FC Aarau

FCA-Captain Sandro Burki fehlt gegen St. Gallen: Olivier Jäckle übernimmt

Olivier Jäckle

Olivier Jäckle

Sandro Burki, der Captain des FC Aarau, ist fürs Spiel gegen den FC St. Gallen nach der vierten gelben Karte gesperrt. Seine Position im Mittelfeld wird Olivier Jäckle übernehmen.

Der Besuch der Trainingseinheit des FC Aarau am Freitag im Brügglifeld bringt es an den Tag: Es ist Olivier Jäckle, der am Sonntag beim Gastspiel in St. Gallen die Position von Sandro Burki im zentralen, defensiven Mittelfeld übernehmen wird.

Der Captain ist gegen die Ostschweizer nach der vierten gelben Karte gesperrt und fehlt genauso wie die verletzten Sven Lüscher, Remo Staubli und Linus Hallenius. Jäckle wird neben dem gesetzten Artur Ionita zum Einsatz kommen. Dank seiner Technik soll der 20-Jährige für das eine oder andere spielerische Glanzlicht sorgen.

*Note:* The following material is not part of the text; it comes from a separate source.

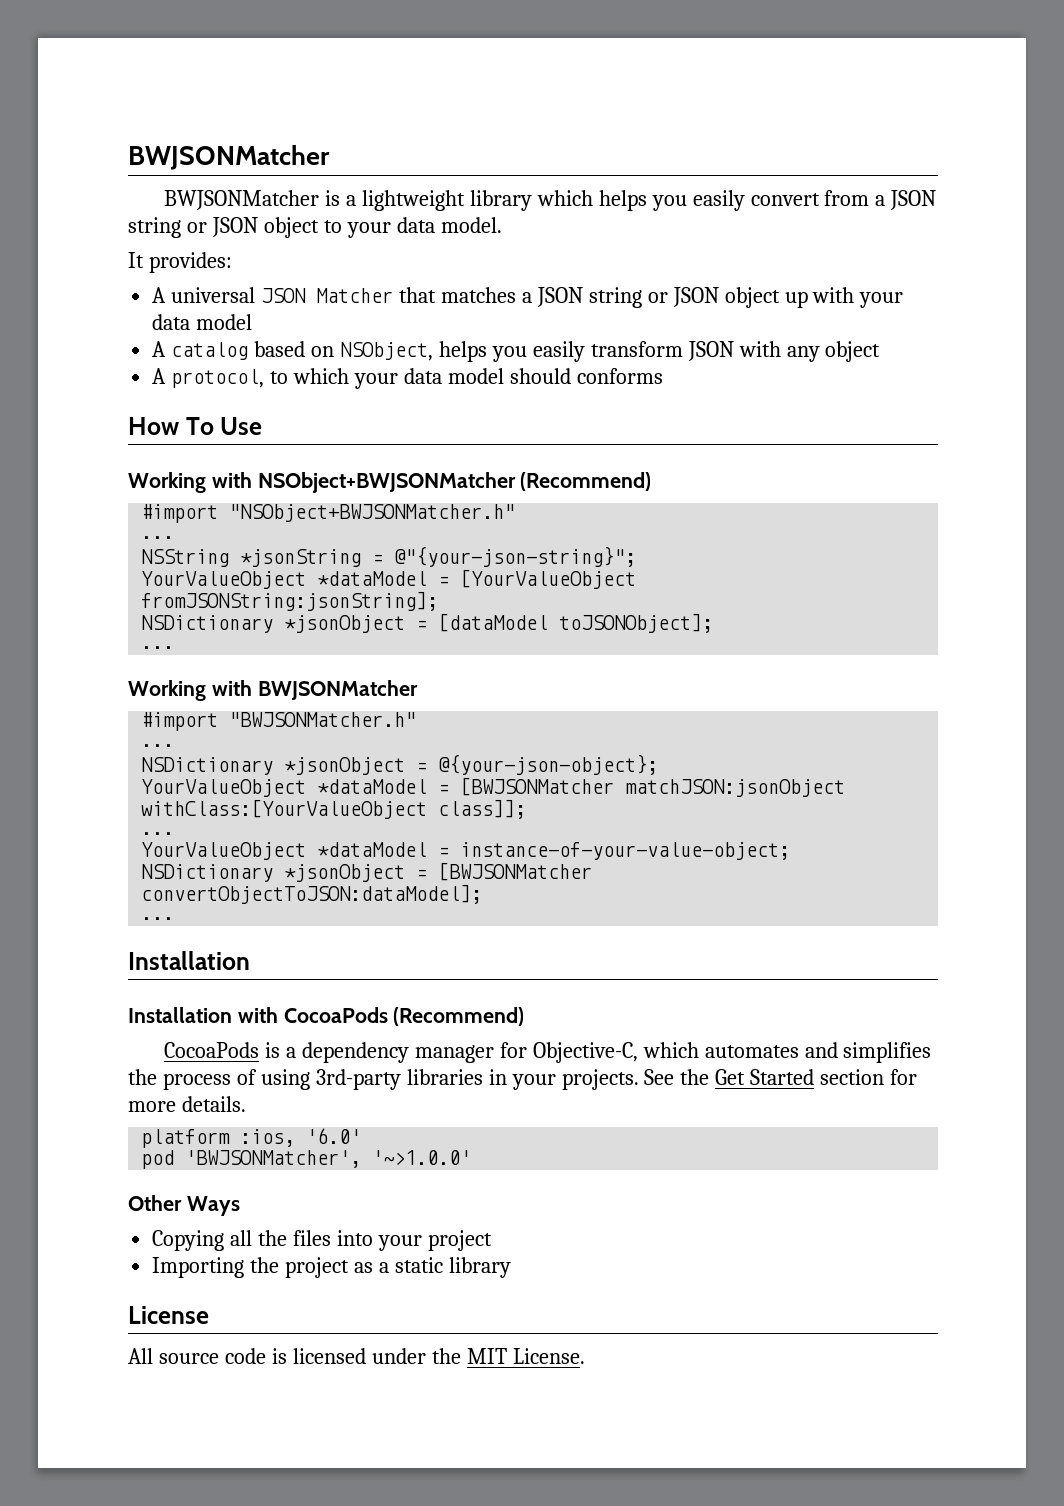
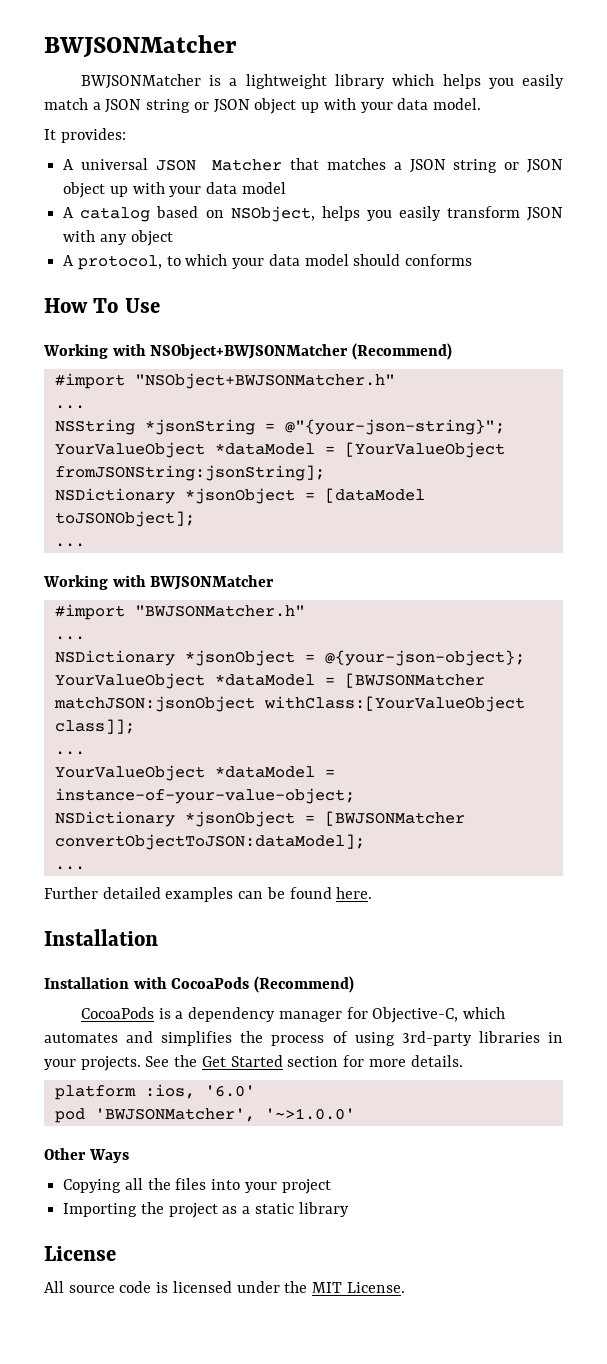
[750,190,937,210] [128,217,342,238] convert from a JSON string or JSON object to -> [44,98,356,114] match a JSON string or JSON object up with
(175, 918) none -> [44,887,373,902] // Further detailed examples can be found here.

Fast Rolle des Abwehrchefs

Jäckle startete in der vergangenen Saison so richtig durch und erkämpfte sich einen Stammplatz in der Innenverteidigung. Mehr noch. Der junge Mann spielte dank konstant starker Leistungen schon fast die Rolle des Abwehrchefs. Nach dem Aufstieg in die Super League stand der talentierte Abwehrspieler auch zu Beginn dieser Meisterschaft gegen den FC Basel (1:3), Luzern (4:2), GC (2:4) und Thun (2:2) in der Startelf.

Weil Jäckle in diesen vier Partien einige Patzer unterliefen, gab ihm Weiler eine schöpferische Pause.

Die Partie in der St. Galler AFG Arena ist Jäckles erster Einsatz von Beginn an seit dem 4. August. Aus den Trainings während dieser Woche will er allerdings keine voreiligen Schlüsse ziehen. «Ob ich zur Startelf zähle oder nicht, entscheidet einzig und allein der Trainer», sagt er. «Mal schauen, was am Sonntag passieren wird.»

Ob er in der Innenverteidigung oder im defensiven Aufbau zum Einsatz kommen wird, ist ihm egal. «Die Hauptsache ist doch», fügt der Kaderspieler der Schweizer U20-Auswahl hinzu, «dass ich wieder einmal eine Chance bekomme und dem Team helfen kann.»

Charaktertest

Man darf gespannt sein, wie der FC Aarau auf die bittere 2:3-Niederlage gegen den Tabellenletzten Lausanne am vergangenen Sonntag reagieren wird. Die Leistung in der zweiten Halbzeit war unterirdisch. So gesehen ist das Spiel gegen den Europa-League-Teilnehmer ein Charaktertest. 

Eines steht fest: St. Gallen - Aarau wird in den nächsten Wochen zu einem Dauerbrenner. Die beiden Mannschaften treffen bis zur Winterpause noch dreimal aufeinander. Nach der Partie am Sonntag kommt es am Mittwoch, 30. Oktober, zur Meisterschafts-Revanche im Brügglifeld. Und am Sonntag, 10. November, findet in der AFG Arena der Cup-Achtelfinal statt.

Im Wissen, dass mit Davide Callà und Juan Pablo Garat zwei frühere St. Galler beim FC Aarau spielen und dass die Fangruppen beider Klubs nicht die ganz grosse Liebe verbindet, ist für Zündstoff gesorgt. Für viel Zündstoff sogar.